Contudo, para quem acompanha seriamente a F1 enxerga alguns erros muito claros no filme. Como todo herói (Senna), tem que haver um vilão e ele se chamava Alain Prost. Não faltaram entrevistas cortadas onde o francês fala mal de Senna, mas não é transmitido ao público os elogios do francês ao rival. O incidente em Suzuka/89 é tratado como a injustiça-mor da história dos esportes, mas o filme se 'esquece' de dizer o outro motivo pelo qual Senna foi desclassificado naquele dia. Além do fato de ter cortado a chicane, mencionado no filme, Senna também foi excluído por ter sido empurrado pelos comissários para voltar a corrida, algo proibido em todo os 60 anos de história da F1. Mostrado claramente no filme, não foi sequer mencionado. Isso pode ludibriar o público leigo ou que não lembra da confusão. Outro destaque negativo foi ter falado tanto de Prost e terem se esquecido de Piquet e Mansell. O inglês só aparece quando sai da pista na corrida em que o tricampeonato de Senna é confirmado e quando vence o campeonato de 1992, quando o filme trata o episódio como algo ruim por causa da enorme tecnologia embarcada no Williams FW14. Já Piquet só aparece de forma clara numa grande ironia: defendendo Senna no famoso briefing de Suzuka em 1990...

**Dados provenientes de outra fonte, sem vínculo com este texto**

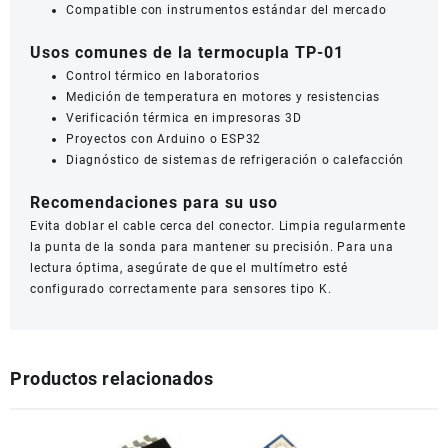
Compatible con instrumentos estándar del mercado
Usos comunes de la termocupla TP-01
Control térmico en laboratorios
Medición de temperatura en motores y resistencias
Verificación térmica en impresoras 3D
Proyectos con Arduino o ESP32
Diagnóstico de sistemas de refrigeración o calefacción
Recomendaciones para su uso
Evita doblar el cable cerca del conector. Limpia regularmente
la punta de la sonda para mantener su precisión. Para una
lectura óptima, asegúrate de que el multímetro esté
configurado correctamente para sensores tipo K.
Productos relacionados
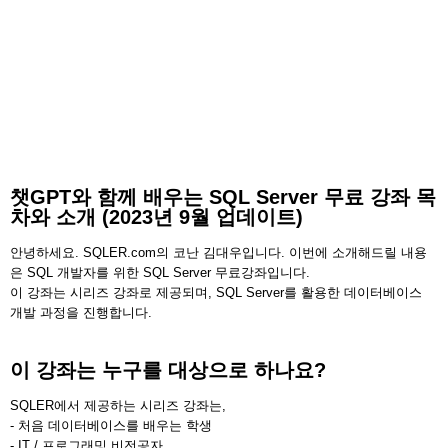
챗GPT와 함께 배우는 SQL Server 무료 강좌 목
차와 소개 (2023년 9월 업데이트)
안녕하세요. SQLER.com의 코난 김대우입니다. 이번에 소개해드릴 내용
은 SQL 개발자를 위한 SQL Server 무료강좌입니다.
이 강좌는 시리즈 강좌로 제공되며, SQL Server를 활용한 데이터베이스
개발 과정을 진행합니다.
이 강좌는 누구를 대상으로 하나요?
SQLER에서 제공하는 시리즈 강좌는,
- 처음 데이터베이스를 배우는 학생
- IT / 프로그래밍 비전공자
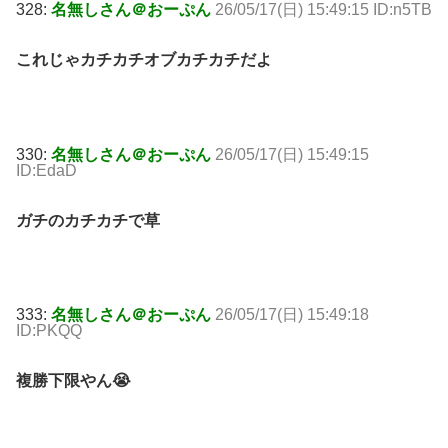
328:
名無しさん＠おーぷん
26/05/17(日) 15:49:15 ID:n5TB
これじゃカチカチオブカチカチだよ
330:
名無しさん＠おーぷん
26/05/17(日) 15:49:15
ID:EdaD
ガチのカチカチで草
333:
名無しさん＠おーぷん
26/05/17(日) 15:49:18
ID:PKQQ
複勝下限やん😭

Porém, o filme nos traz cenas em que o público comum nunca tinha visto e outras até mesmo inéditas, como o acidente que matou Ratzenberger. O cinema estava longe de estar lotado, até mesmo pelo horário, mas havia muitas pessoas que se emocionaram com a película-homenagem. Atrás de mim tinha um casal cujo o choro no final era evidente. Mais para trás, tinha uma mulher que acompanhou em voz alta o famoso grito de torcida (Olê, olê, olê... sennaaa, senaaaa). Ouvi muitos murmurinhos quando o nome de Michael Schumacher foi falado já no final do filme e namorados explicando a namoradas o acontecia na tela.

Enfim, eu recomendo passar um tempo no cinema vendo o filme que, pelo o que esperar, superou as expectativas. Antes que alguém pergunte, não, não chorei em nenhum momento.

segunda-feira, 15 de novembro de 2010

Figura(ABU): Sebastian Vettel

É meio difícil não colocar o mais jovem Campeão Mundial da história da F1 nessa parte da coluna, mas Vettel muito provavelmente não entrará no olimpo da F1 apenas por recordes de precocidade e esse seu primeiro título é a prova disso. Vettel chegou em 3º lugar no Mundial em Abu Dhabi, mas era o que vinha em melhor fase no ano. O alemão vinha de duas vitórias nas últimas três corridas (só não ganhou três porque quebrou o motor na Coréia quando liderava) e mostrava seu amadurecimento após tantos erros neste ano e como todo grande campeão, cresceu no momento certo, superando seu companheiro de equipe-desafeto, além da experiência de Alonso e da Ferrari. Como tinha menos chances de ser campeão, fez o que podia para conseguir seu objetivo: acelerou. Seb conseguiu uma bela pole e dominou a corrida como bem quis, sendo perfeito em todas as situações onde poderia correr algum risco de perder a prova. Na largada, teve calma em manter a posição mesmo com Hamilton, ao seu lado, ter saído melhor no apagar das luzes vermelhas e cruzou a primeira curva na ponta. Correu sob a sombra prateada de Hamilton e a volta em que fosse fazer seu pit-stop seria crucial. O alemão se colocou à frente de Kobayashi, que segurava Hamilton mais atrás, e daí em diante tratou de marcar Jenson Button, que adiou sua parada e liderava artificialmente. Com a vitória nas mãos, bastou Vettel esperar como se saíam seus adversários pelo título. E deu certo! O risonho Vettel chorou como a criança que é dentro do cockpit quando seu engenheiro gritou 'Weitmeister' no rádio e Sebastian foi o grande campeão desta incrível temporada de 2010. Com todos os méritos!